Rewrite every line of the listing below as a JSON list of strings, one string per line, skipping blank lines. Leave out the picture markers.

Top of STORED DATA

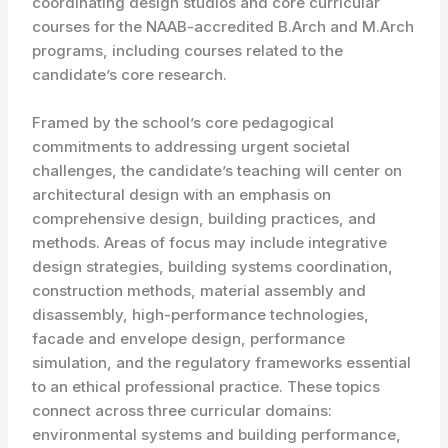
coordinating design studios and core curricular
courses for the NAAB-accredited B.Arch and M.Arch
programs, including courses related to the
candidate’s core research.
Framed by the school’s core pedagogical
commitments to addressing urgent societal
challenges, the candidate’s teaching will center on
architectural design with an emphasis on
comprehensive design, building practices, and
methods. Areas of focus may include integrative
design strategies, building systems coordination,
construction methods, material assembly and
disassembly, high-performance technologies,
facade and envelope design, performance
simulation, and the regulatory frameworks essential
to an ethical professional practice. These topics
connect across three curricular domains:
environmental systems and building performance,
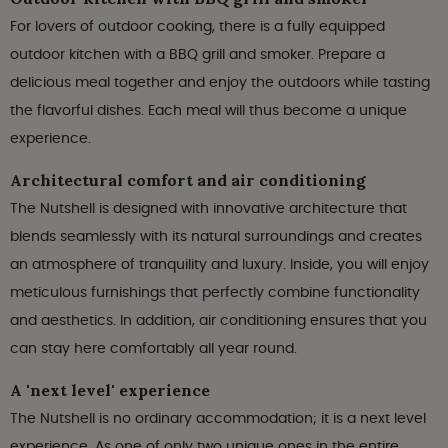
For lovers of outdoor cooking, there is a fully equipped
outdoor kitchen with a BBQ grill and smoker. Prepare a
delicious meal together and enjoy the outdoors while tasting
the flavorful dishes. Each meal will thus become a unique
experience.
Architectural comfort and air conditioning
The Nutshell is designed with innovative architecture that
blends seamlessly with its natural surroundings and creates
an atmosphere of tranquility and luxury. Inside, you will enjoy
meticulous furnishings that perfectly combine functionality
and aesthetics. In addition, air conditioning ensures that you
can stay here comfortably all year round.
A 'next level' experience
The Nutshell is no ordinary accommodation; it is a next level
experience. As one of only two unique ones in the entire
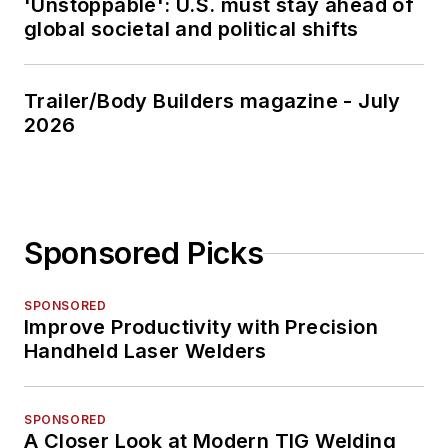
'Unstoppable': U.S. must stay ahead of
global societal and political shifts
Trailer/Body Builders magazine - July
2026
Sponsored Picks
SPONSORED
Improve Productivity with Precision
Handheld Laser Welders
SPONSORED
A Closer Look at Modern TIG Welding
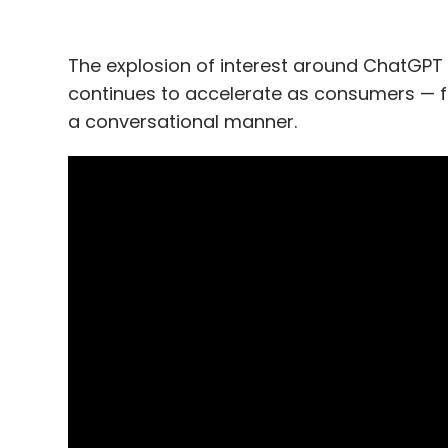
The explosion of interest around ChatGPT h
continues to accelerate as consumers — for t
a conversational manner.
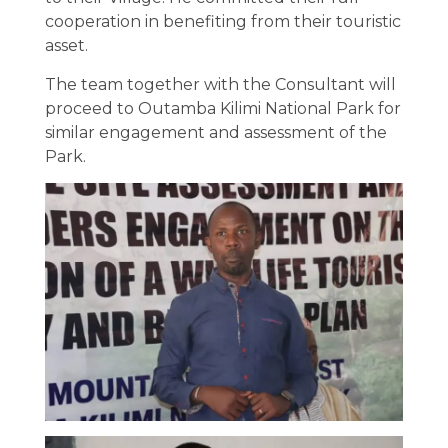
cooperation in benefiting from their touristic
asset.
The team together with the Consultant will
proceed to Outamba Kilimi National Park for
similar engagement and assessment of the
Park.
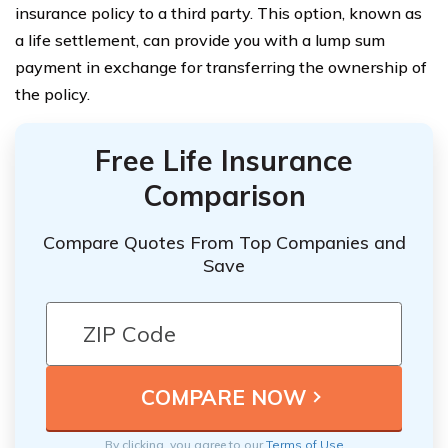
insurance policy to a third party. This option, known as
a life settlement, can provide you with a lump sum
payment in exchange for transferring the ownership of
the policy.
Free Life Insurance
Comparison
Compare Quotes From Top Companies and
Save
By clicking, you agree to our
Terms of Use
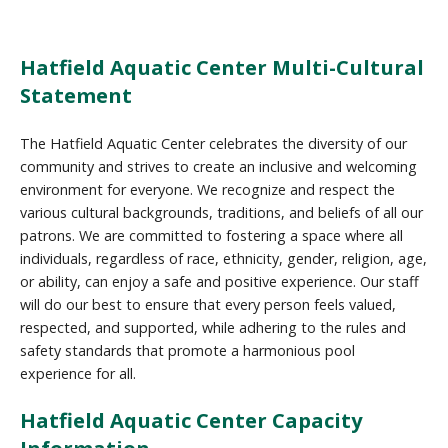
Hatfield Aquatic Center Multi-Cultural
Statement
The Hatfield Aquatic Center celebrates the diversity of our
community and strives to create an inclusive and welcoming
environment for everyone. We recognize and respect the
various cultural backgrounds, traditions, and beliefs of all our
patrons. We are committed to fostering a space where all
individuals, regardless of race, ethnicity, gender, religion, age,
or ability, can enjoy a safe and positive experience. Our staff
will do our best to ensure that every person feels valued,
respected, and supported, while adhering to the rules and
safety standards that promote a harmonious pool
experience for all.
Hatfield Aquatic Center Capacity
Information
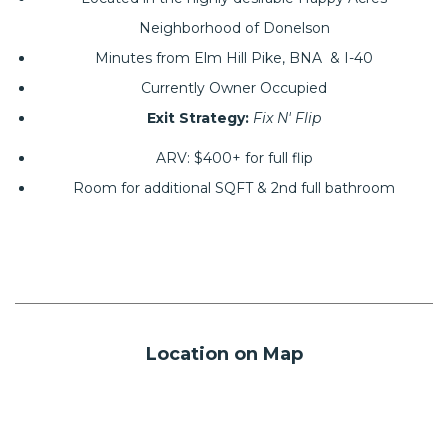
Neighborhood of Donelson
Minutes from Elm Hill Pike, BNA & I-40
Currently Owner Occupied
Exit Strategy:
Fix N' Flip
ARV: $400+ for full flip
Room for additional SQFT & 2nd full bathroom
Location on Map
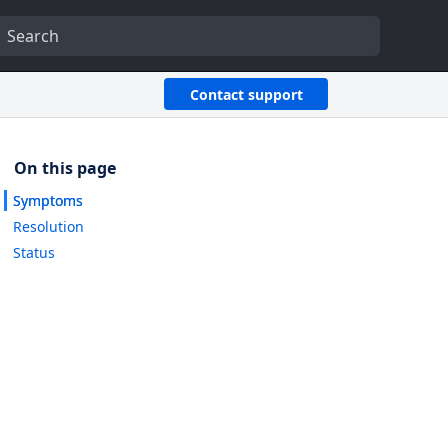
Contact support
Symptoms
Resolution
Status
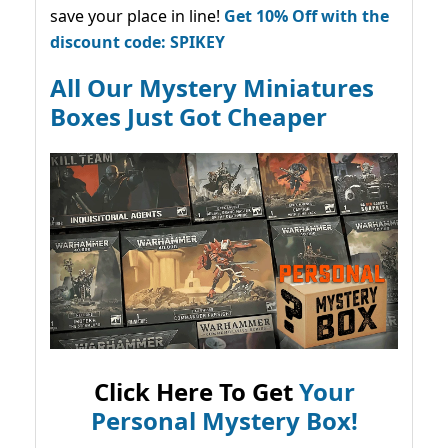
save your place in line!
Get 10% Off with the
discount code: SPIKEY
All Our Mystery Miniatures
Boxes Just Got Cheaper
Click Here To Get
Your
Personal Mystery Box!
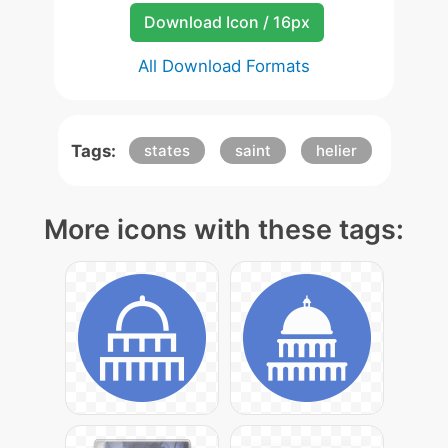
Download Icon / 16px
All Download Formats
Tags:
states
saint
helier
More icons with these tags:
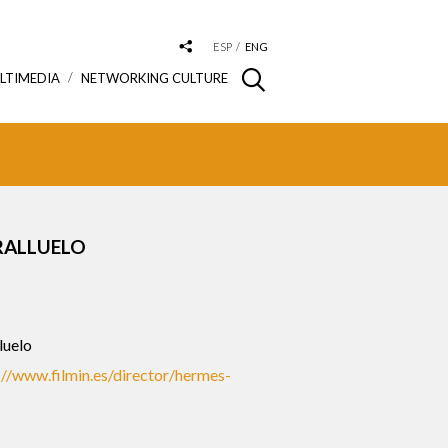
ESP
ENG
LTIMEDIA
NETWORKING CULTURE
RALLUELO
luelo
://www.filmin.es/director/hermes-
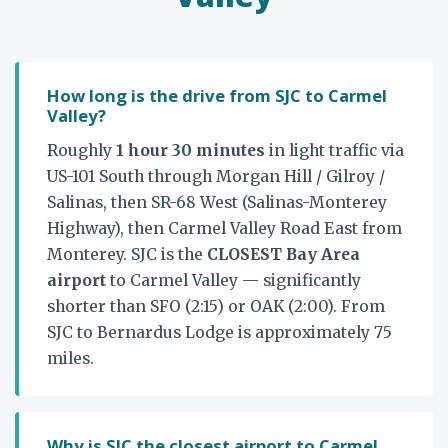
How long is the drive from SJC to Carmel
Valley?
Roughly
1 hour 30 minutes
in light traffic via
US-101 South through Morgan Hill / Gilroy /
Salinas, then SR-68 West (Salinas-Monterey
Highway), then Carmel Valley Road East from
Monterey. SJC is the
CLOSEST Bay Area
airport
to Carmel Valley — significantly
shorter than SFO (2:15) or OAK (2:00). From
SJC to Bernardus Lodge is approximately 75
miles.
Why is SJC the closest airport to Carmel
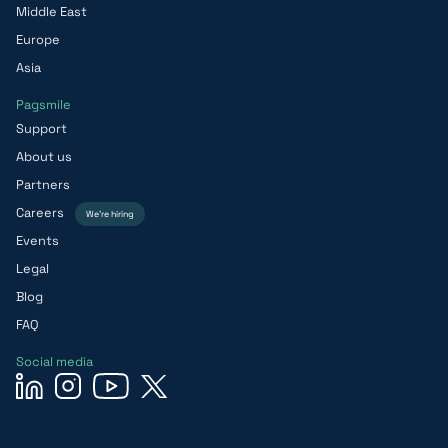
Middle East
Europe
Asia
Pagsmile
Support
About us
Partners
Careers
We’re hiring
Events
Legal
Blog
FAQ
Social media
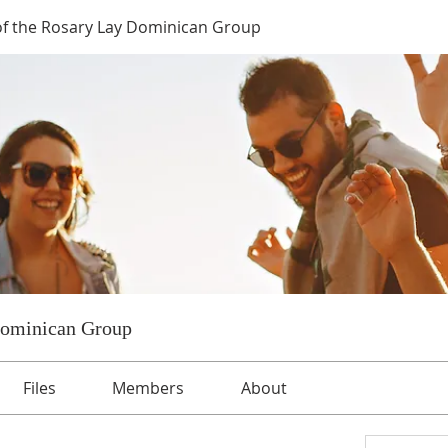
of the Rosary Lay Dominican Group
Dominican Group
Files
Members
About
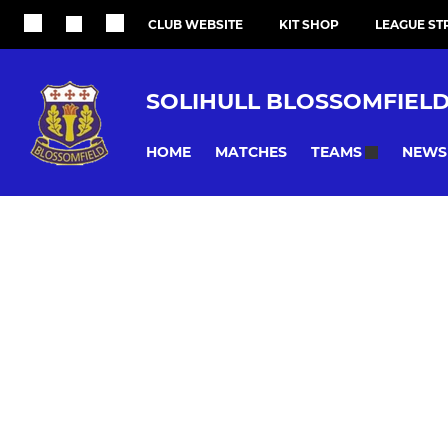
CLUB WEBSITE
KIT SHOP
LEAGUE ST
SOLIHULL BLOSSOMFIEL
HOME
MATCHES
NEWS
TEAMS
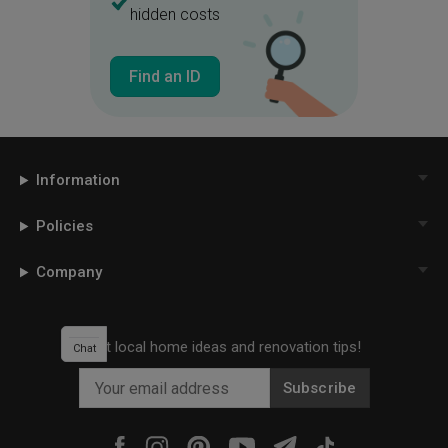
hidden costs
Books
Storage
Shelf
Big Shelf
Office Chair
Blinds
Find an ID
Roller Blinds
Bunk Bed
Stairs
Mini Stairs
Staircase
White Bed
Kids
Kids Room
Information
Children
Pastel Colours
Policies
Black Cabinets
Black Knob
Blue Bedroom
White And Blue
Company
Mint Green
Sweet Colours
Bathroom Vanity
Get local home ideas and renovation tips!
Chat
Bathroom Cabinet
Door
Subscribe
White Door
Bathroom Door
Mirror
Bathroom Tiles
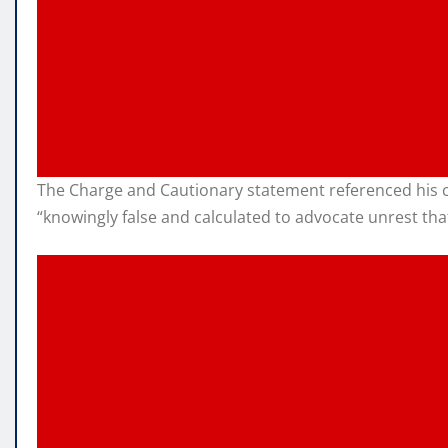
The Charge and Cautionary statement referenced his c
“knowingly false and calculated to advocate unrest th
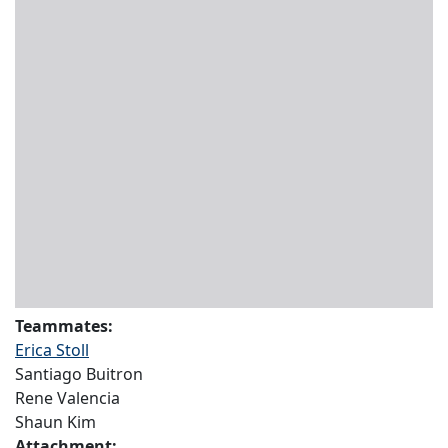
Teammates:
Erica Stoll
Santiago Buitron
Rene Valencia
Shaun Kim
Attachment:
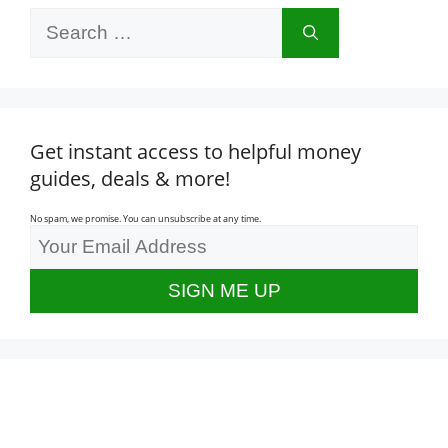
Search
for:
Get instant access to helpful money
guides, deals & more!
No spam, we promise. You can unsubscribe at any time.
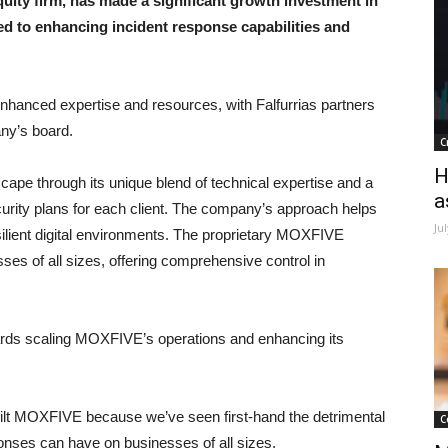
uity firm, has made a significant growth investment in
ed to enhancing incident response capabilities and
hanced expertise and resources, with Falfurrias partners
any’s board.
C
H
ape through its unique blend of technical expertise and a
a
ecurity plans for each client. The company’s approach helps
Ju
silient digital environments. The proprietary MOXFIVE
ses of all sizes, offering comprehensive control in
wards scaling MOXFIVE’s operations and enhancing its
t MOXFIVE because we’ve seen first-hand the detrimental
C
ponses can have on businesses of all sizes.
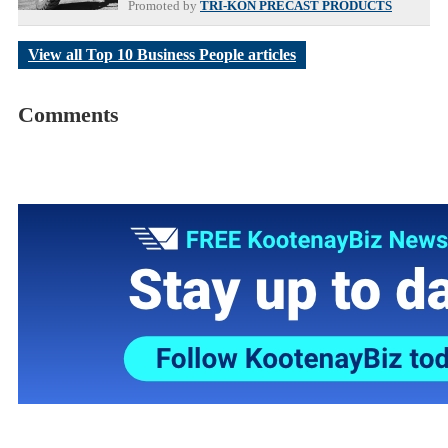
Promoted by
TRI-KON PRECAST PRODUCTS
View all Top 10 Business People articles
Comments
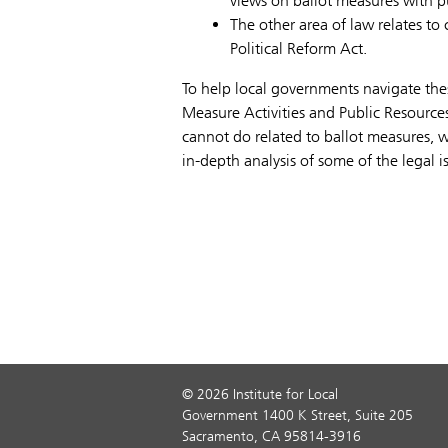
views on ballot measures with pu
The other area of law relates to
Political Reform Act.
To help local governments navigate the
Measure Activities and Public Resource
cannot do related to ballot measures, 
in-depth analysis of some of the legal i
© 2026 Institute for Local
Government 1400 K Street, Suite 205
Sacramento, CA 95814-3916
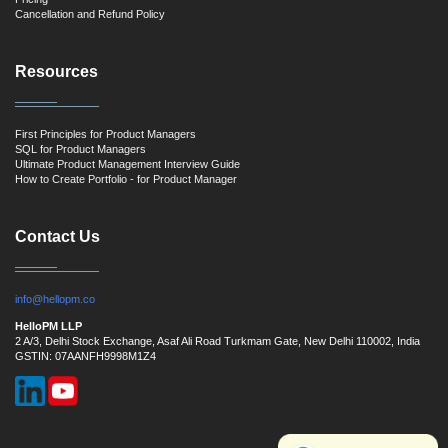
Cancellation and Refund Policy
Resources
First Principles for Product Managers
SQL for Product Managers
Ultimate Product Management Interview Guide
How to Create Portfolio - for Product Manager
Contact Us
info@hellopm.co
HelloPM LLP
2 A/3, Delhi Stock Exchange, Asaf Ali Road Turkmam Gate, New Delhi 110002, India
GSTIN: 07AANFH9998M1Z4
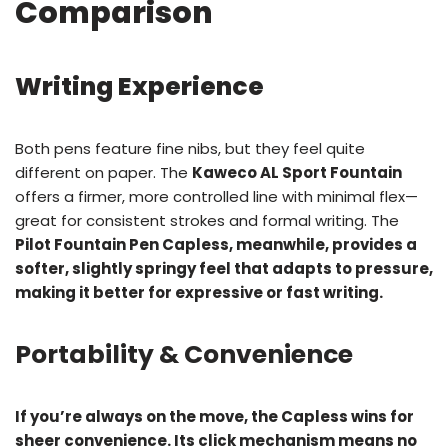
Comparison
Writing Experience
Both pens feature fine nibs, but they feel quite
different on paper. The
Kaweco AL Sport Fountain
offers a firmer, more controlled line with minimal flex—
great for consistent strokes and formal writing. The
Pilot Fountain Pen Capless, meanwhile, provides a
softer, slightly springy feel that adapts to pressure,
making it better for expressive or fast writing.
Portability & Convenience
If you’re always on the move, the Capless wins for
sheer convenience. Its click mechanism means no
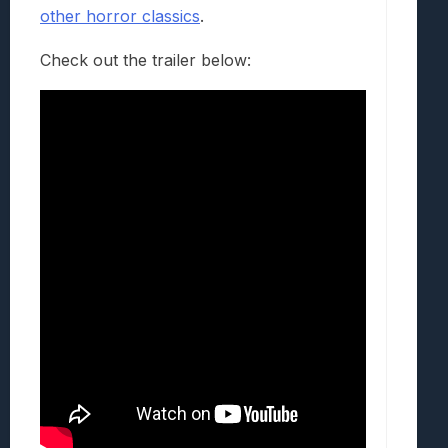
other horror classics
.
Check out the trailer below:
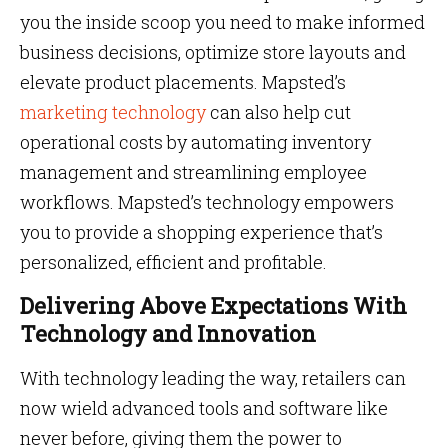
you the inside scoop you need to make informed
business decisions, optimize store layouts and
elevate product placements. Mapsted’s
marketing technology
can also help cut
operational costs by automating inventory
management and streamlining employee
workflows. Mapsted’s technology empowers
you to provide a shopping experience that’s
personalized, efficient and profitable.
Delivering Above Expectations With
Technology and Innovation
With technology leading the way, retailers can
now wield advanced tools and software like
never before, giving them the power to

Bottom of STORED DATA

• THE COMPLETED TASK
[
  "coordinating design studios and core curricular",
  "courses for the NAAB-accredited B.Arch and M.Arch",
  "programs, including courses related to the",
  "candidate’s core research.",
  "Framed by the school’s core pedagogical",
  "commitments to addressing urgent societal",
  "challenges, the candidate’s teaching will center on",
  "architectural design with an emphasis on",
  "comprehensive design, building practices, and",
  "methods. Areas of focus may include integrative",
  "design strategies, building systems coordination,",
  "construction methods, material assembly and",
  "disassembly, high-performance technologies,",
  "facade and envelope design, performance",
  "simulation, and the regulatory frameworks essential",
  "to an ethical professional practice. These topics",
  "connect across three curricular domains:",
  "environmental systems and building performance,",
  "For lovers of outdoor cooking, there is a fully equipped",
  "outdoor kitchen with a BBQ grill and smoker. Prepare a",
  "delicious meal together and enjoy the outdoors while tasting",
  "the flavorful dishes. Each meal will thus become a unique",
  "experience.",
  "Architectural comfort and air conditioning",
  "The Nutshell is designed with innovative architecture that",
  "blends seamlessly with its natural surroundings and creates",
  "an atmosphere of tranquility and luxury. Inside, you will enjoy",
  "meticulous furnishings that perfectly combine functionality",
  "and aesthetics. In addition, air conditioning ensures that you",
  "can stay here comfortably all year round.",
  "A 'next level' experience",
  "The Nutshell is no ordinary accommodation; it is a next level",
  "experience. As one of only two unique ones in the entire",
  "'Unstoppable': U.S. must stay ahead of",
  "global societal and political shifts",
  "Trailer/Body Builders magazine - July",
  "2026",
  "Sponsored Picks",
  "SPONSORED",
  "Improve Productivity with Precision",
  "Handheld Laser Welders",
  "SPONSORED",
  "A Closer Look at Modern TIG Welding",
  "The explosion of interest around ChatGPT h",
  "continues to accelerate as consumers — for t",
  "a conversational manner.",
  "cooperation in benefiting from their touristic",
  "asset.",
  "The team together with the Consultant will",
  "proceed to Outamba Kilimi National Park for",
  "similar engagement and assessment of the",
  "Park.",
  "insurance policy to a third party. This option, known as",
  "a life settlement, can provide you with a lump sum",
  "payment in exchange for transferring the ownership of",
  "the policy.",
  "Free Life Insurance",
  "Comparison",
  "Compare Quotes From Top Companies and",
  "Save",
  "By clicking, you agree to our",
  "Terms of Use",
  "Hatfield Aquatic Center Multi-Cultural",
  "Statement",
  "The Hatfield Aquatic Center celebrates the diversity of our",
  "community and strives to create an inclusive and welcoming",
  "environment for everyone. We recognize and respect the",
  "various cultural backgrounds, traditions, and beliefs of all our",
  "patrons. We are committed to fostering a space where all",
  "individuals, regardless of race, ethnicity, gender, religion, age,",
  "or ability, can enjoy a safe and positive experience. Our staff",
  "will do our best to ensure that every person feels valued,",
  "respected, and supported, while adhering to the rules and",
  "safety standards that promote a harmonious pool",
  "experience for all.",
  "Hatfield Aquatic Center Capacity",
  "Information",
  "Neighborhood of Donelson",
  "Minutes from Elm Hill Pike, BNA & I-40",
  "Currently Owner Occupied",
  "Exit Strategy:",
  "Fix N' Flip",
  "ARV: $400+ for full flip",
  "Room for additional SQFT & 2nd full bathroom",
  "Location on Map",
  "Contact support",
  "Symptoms",
  "Resolution",
  "Status",
  "save your place in line!",
  "Get 10% Off with the",
  "discount code: SPIKEY",
  "All Our Mystery Miniatures",
  "Boxes Just Got Cheaper",
  "Click Here To Get",
  "Your",
  "Personal Mystery Box!",
  "Download Icon / 16px",
  "All Download Formats",
  "Tags:",
  "states",
  "saint",
  "helier",
  "More icons with these tags:",
  "ESP",
  "ENG",
  "LTIMEDIA",
  "NETWORKING CULTURE",
  "RALLUELO",
  "luelo",
  "://www.filmin.es/director/hermes-",
  "How long is the drive from SJC to Carmel",
  "Valley?",
  "Roughly",
  "1 hour 30 minutes",
  "in light traffic via",
  "US-101 South through Morgan Hill / Gilroy /",
  "Salinas, then SR-68 West (Salinas-Monterey",
  "Highway), then Carmel Valley Road East from",
  "Monterey. SJC is the",
  "CLOSEST Bay Area",
  "airport",
  "to Carmel Valley — significantly",
  "shorter than SFO (2:15) or OAK (2:00). From",
  "SJC to Bernardus Lodge is approximately 75",
  "miles.",
  "Why is SJC the closest airport to Carmel",
  "Middle East",
  "Europe",
  "Asia",
  "Pagsmile",
  "Support",
  "About us",
  "Partners",
  "Careers",
  "We’re hiring",
  "Events",
  "Legal",
  "Blog",
  "FAQ",
  "Social media",
  "of the Rosary Lay Dominican Group",
  "Dominican Group",
  "Files",
  "Members",
  "About",
  "CLUB WEBSITE",
  "KIT SHOP",
  "LEAGUE ST",
  "SOLIHULL BLOSSOMFIEL",
  "HOME",
  "MATCHES",
  "NEWS",
  "TEAMS",
  "hidden costs",
  "Books",
  "Storage",
  "Shelf",
  "Big Shelf",
  "Office Chair",
  "Blinds",
  "Find an ID",
  "Roller Blinds",
  "Bunk Bed",
  "Stairs",
  "Mini Stairs",
  "Staircase",
  "White Bed",
  "Kids",
  "Kids Room",
  "Information",
  "Children",
  "Pastel Colours",
  "Policies",
  "Black Cabinets",
  "Black Knob",
  "Blue Bedroom",
  "White And Blue",
  "Company",
  "Mint Green",
  "Sweet Colours",
  "Bathroom Vanity",
  "Get local home ideas and renovation tips!",
  "Chat",
  "Bathroom Cabinet",
  "Door",
  "Subscribe",
  "White Door",
  "Bathroom Door",
  "Mirror",
  "Bathroom Tiles",
  "The Charge and Cautionary statement referenced his c",
  "“knowingly false and calculated to advocate unrest th",
  "Teammates:",
  "Erica Stoll",
  "Santiago Buitron",
  "Rene Valencia",
  "Shaun Kim",
  "Attachment:",
  "Search",
  "for:",
  "Get instant access to helpful money",
  "guides, deals & more!",
  "No spam, we promise. You can unsubscribe at any time.",
  "uity firm, has made a significant growth investment in",
  "ed to enhancing incident response capabilities and",
  "hanced expertise and resources, with Falfurrias partners",
  "any’s board.",
  "C",
  "H",
  "ape through its unique blend of technical expertise and a",
  "a",
  "ecurity plans for each client. The company’s approach helps",
  "Ju",
  "silient digital environments. The proprietary MOXFIVE",
  "ses of all sizes, offering comprehensive control in",
  "wards scaling MOXFIVE’s operations and enhancing its",
  "t MOXFIVE because we’ve seen first-hand the detrimental",
  "C",
  "ponses can have on businesses of all sizes.",
  "Promoted by",
  "TRI-KON PRECAST PRODUCTS",
  "View all Top 10 Business People articles",
  "Comments",
  "views on ballot measures with pu",
  "The other area of law relates to",
  "Political Reform Act.",
  "To help local governments navigate the",
  "Measure Activities and Public Resource",
  "cannot do related to ballot measures, ",
  "in-depth analysis of some of the legal i",
  "© 2026 Institute for Local",
  "Government 1400 K Street, Suite 205",
  "Sacramento, CA 95814-3916",
  "Cancellation and Refund Policy",
  "Resources",
  "First Principles for Product Managers",
  "SQL for Product Managers",
  "Ultimate Product Management Interview Guide",
  "How to Create Portfolio - for Product Manager",
  "Contact Us",
  "info@hellopm.co",
  "HelloPM LLP",
  "2 A/3, Delhi Stock Exchange, Asaf Ali Road Turkmam Gate, New Delhi 110002, India",
  "GSTIN: 07AANFH9998M1Z4",
  "Comparison",
  "Writing Experience",
  "Both pens feature fine nibs, but they feel quite",
  "different on paper. The",
  "Kaweco AL Sport Fountain",
  "offers a firmer, more controlled line with minimal flex—",
  "great for consistent strokes and formal writing. The",
  "Pilot Fountain Pen Capless, meanwhile, provides a",
  "softer, slightly springy feel that adapts to pressure,",
  "making it better for expressive or fast writing.",
  "Portability & Convenience",
  "If you’re always on the move, the Capless wins for",
  "sheer convenience. Its click mechanism means no",
  "other horror classics",
  ".",
  "Check out the trailer below:",
  "you the inside scoop you need to make informed",
  "business decisions, optimize store layouts and",
  "elevate product placements. Mapsted’s",
  "marketing technology",
  "can also help cut",
  "operational costs by automating inventory",
  "management and streamlining employee",
  "workflows. Mapsted’s technology empowers",
  "you to provide a shopping experience that’s",
  "personalized, efficient and profitable.",
  "Delivering Above Expectations With",
  "Technology and Innovation",
  "With technology leading the way, retailers can",
  "now wield advanced tools and software like",
  "never before, giving them the power to"
]